Page 99 of Dark Romeo

“You’re going to have to face me at some point, Jules.”

I squeezed my eyes shut. Dear God, if you exist, please let him be gone when I turn around.

I turned around slowly. And opened my eyes.

Roman was still standing there, a grin on his face, his gaze roaming over me. He winked at me when I caught his eye, immune to the daggers I was throwing at him. How was it fair that a man could be equally gorgeous and infuriating? I wonder if he’d still be smirking if I shot him.

Suddenly I was conscious that I was at the end of a long day. I hadn’t showered. I probably looked like shit. I was scared to smell myself.

“What the hell do you think you’re doing here?” I hissed in a low voice, because I knew that nosy Nora would have her ear glued to the other side of that door.

Roman cleared his throat and nodded at something to my left. One of my other neighbors was opening the door to her apartment, her buggy and three-year-old appearing as the door widened. I hid my gun at my side. This was not a conversation that we could have now. Chances were high that a concerned neighbor might call the cops on us. Wouldn’t it be a fun thing trying to explain why I was arguing with the heir to the blood empire right outside my apartment?

I growled and shoved past Roman, cursing my own body when tingles radiated from where I touched him. I unlocked my apartment and stomped inside. Maybe if I shut the door on him he’d just go away?

He jammed his boot into the doorway with lightning reflexes when I tried. Goddamn it. I glared at him. He smiled serenely at me.

“Get your foot out.”

“Let me come in.”

“Not by the hair of my chinny chin chin.”

His smile turned wolfish. “Then I’ll huff and I’ll puff, and I’ll blow you until you scream my name.”

My cheeks heated as I got a flash of his face between my thighs. “That’s not how the rhyme goes,” I said through a clenched jaw.

“Let me in, Jules. I promise I won’t bite. Not unless you ask nicely.”

Curse him. He wasn’t about to take his foot from the doorway. I could shoot it. But then I’d have to explain myself. And paperwork. I hated paperwork.

“I just want to talk,” he said. “Five minutes, that’s all I’m asking for.”
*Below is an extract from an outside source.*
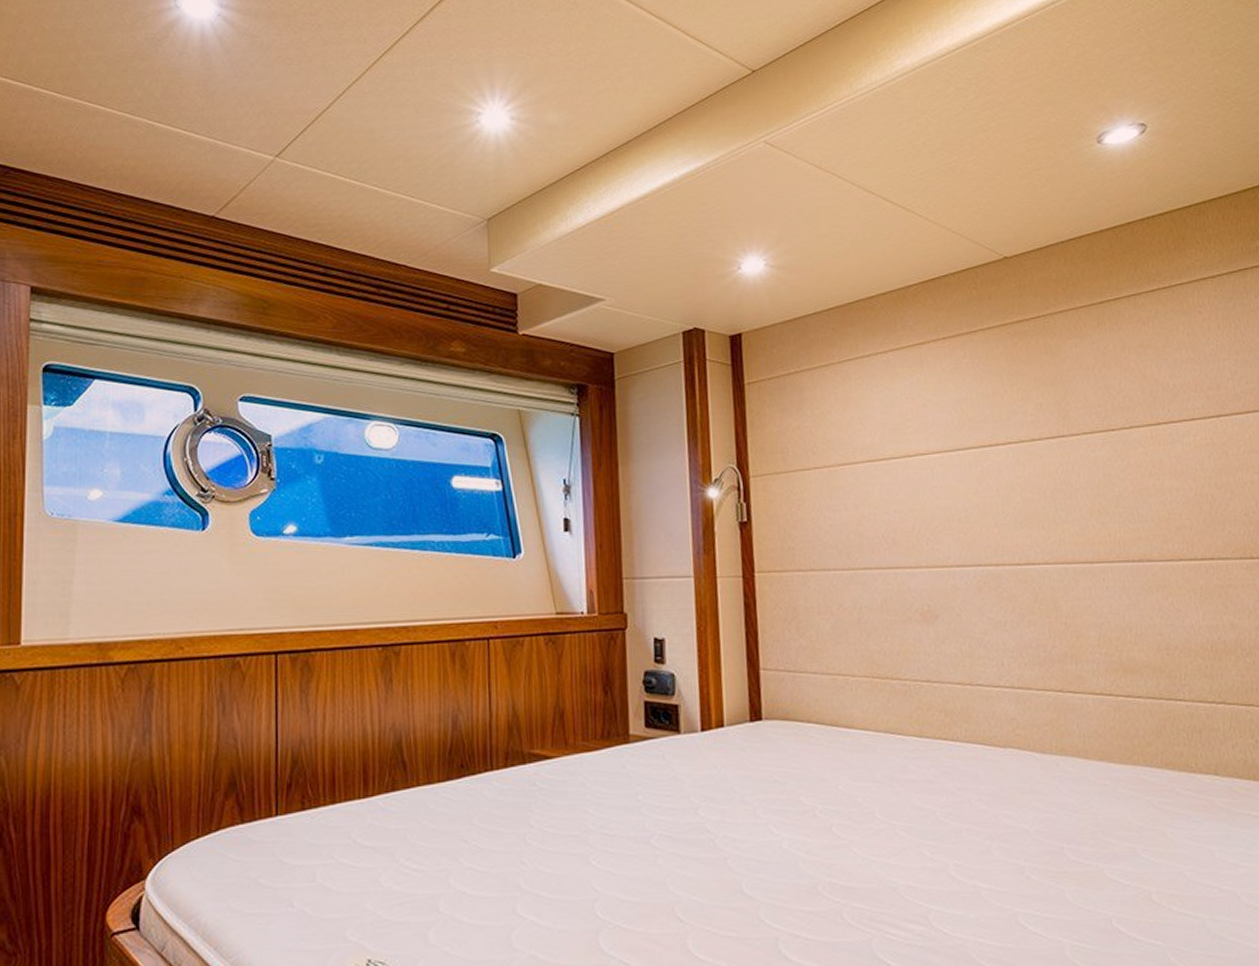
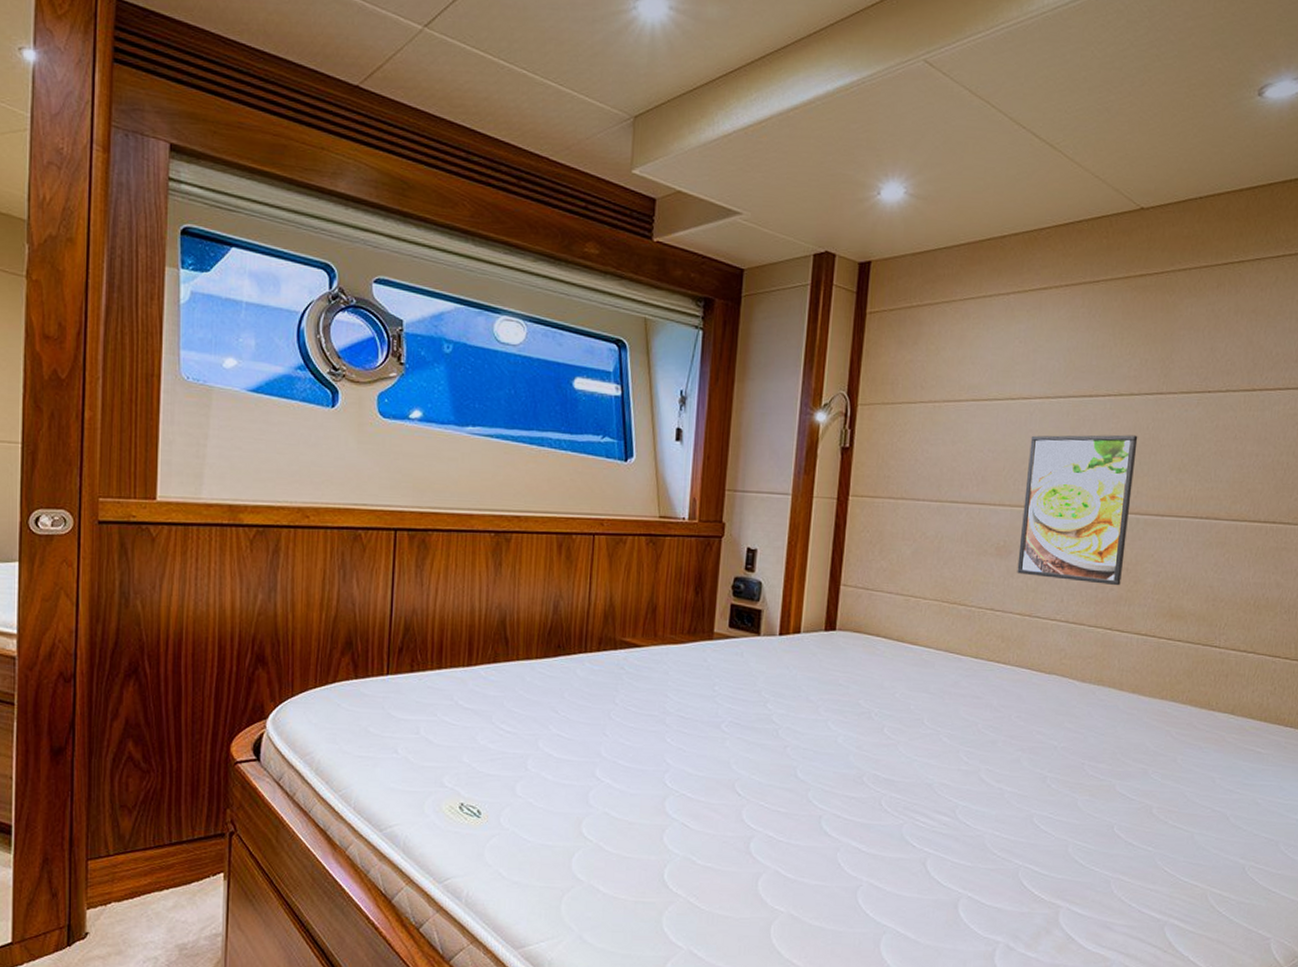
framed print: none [936,481,1062,643] -> present [1017,434,1138,586]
Better to get this over with. “You get two.”

“Four.”

“Two.”

“Fine, two.” He shook his head, a small smile on his lips. If I didn’t know any better, I’d say it was pride on his face. “You drive a hard bargain.”

Despite my better judgment, I stepped aside and swung the door open. “Get in before I change my mind.”
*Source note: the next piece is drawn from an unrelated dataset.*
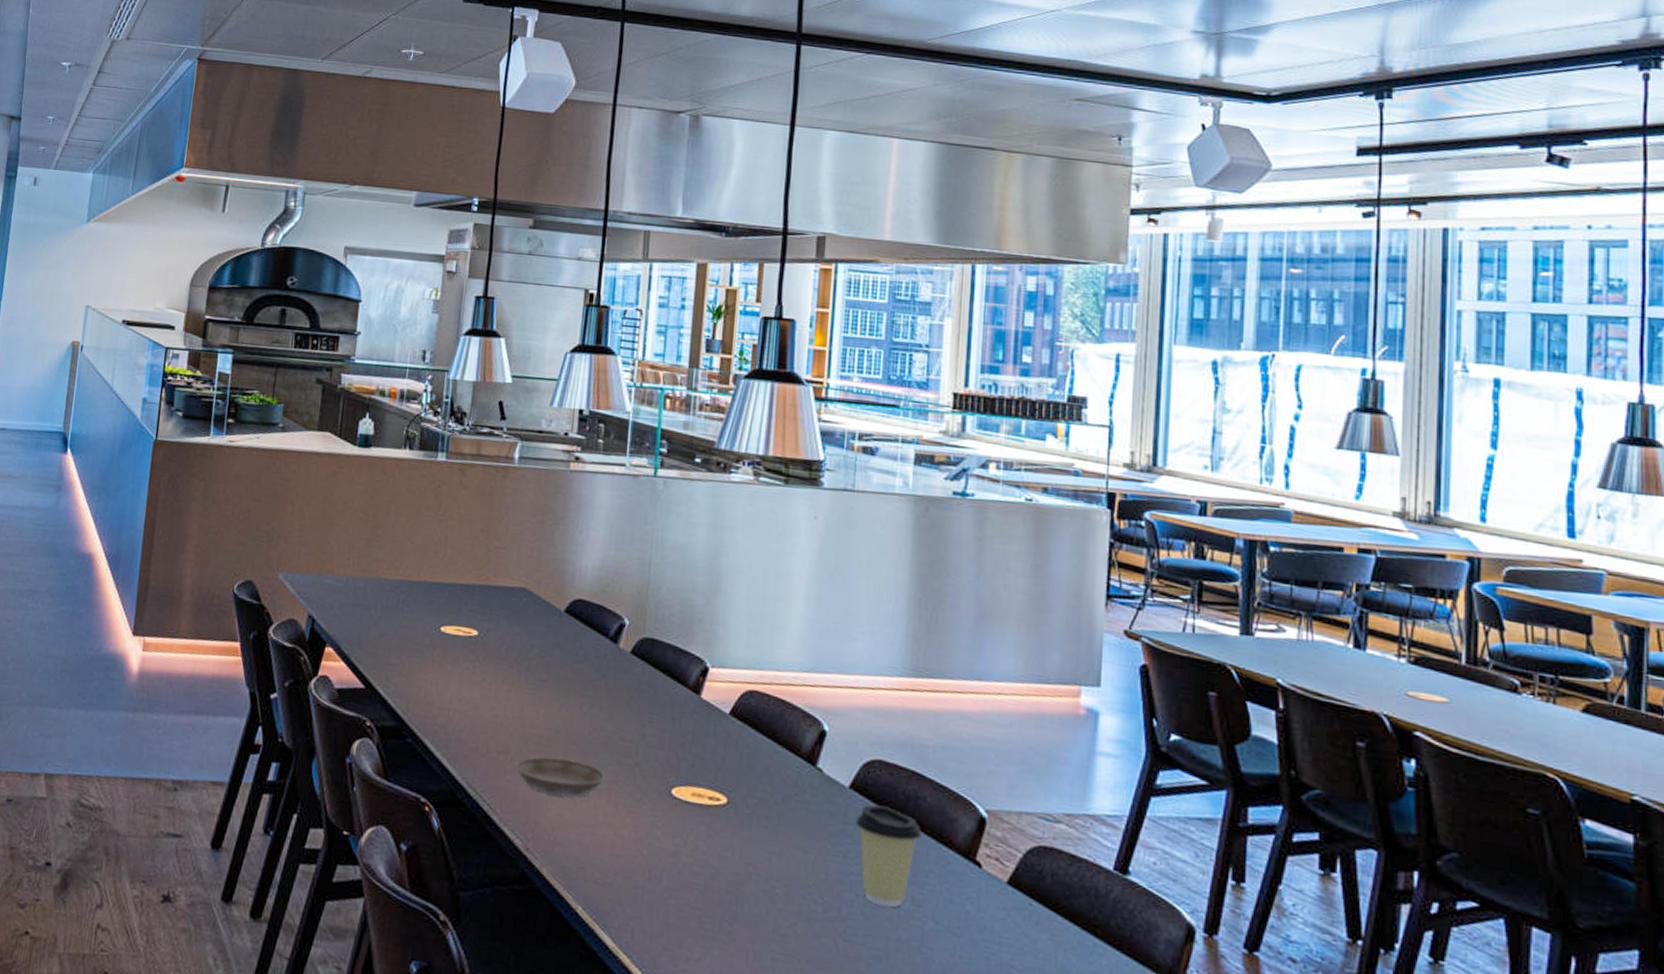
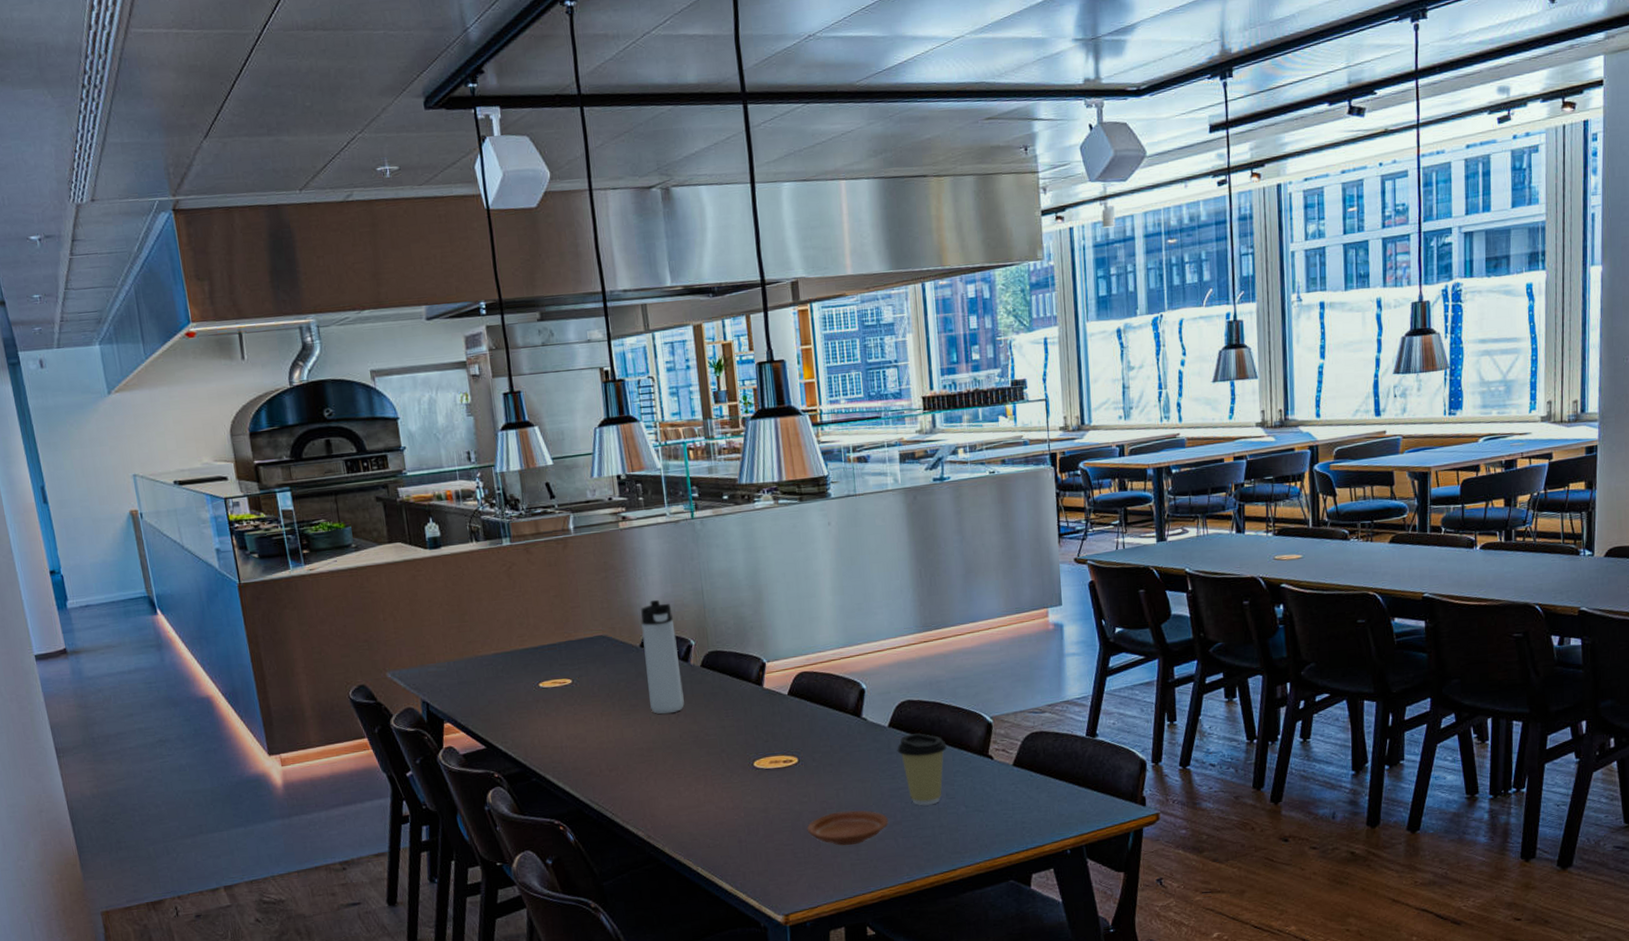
saucer: present [515,757,605,797] -> none [626,761,699,792]
thermos bottle: none [562,560,610,702] -> present [641,599,684,714]
plate: none [722,881,829,934] -> present [806,810,888,846]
Roman strode inside my apartment. I locked the door behind him. He stood in my living room as casually as if I’d invited him in for tea. “Your neighbor Nora thinks I’m handsome,” he said, flashing me a smirk. “Do you think I’m handsome?”

“Nora is a sixty-something year old senior with bad eyesight.”

Roman laughed. “I notice you didn’t deny that you thought I was handsome.”

Arrogant bastard. “As handsome as you are infuriating.”

His grin widened. “And we all know how infuriating you find me.”

I rolled my eyes. “One minute and forty-five seconds left. What the hell do you want, Roman?”

“Would you believe me if…” There was suddenly a softness to his voice. It seemed out of place with the rest of him. “If I told you I just wanted to see you again?”

I blinked. “Why would you want that?”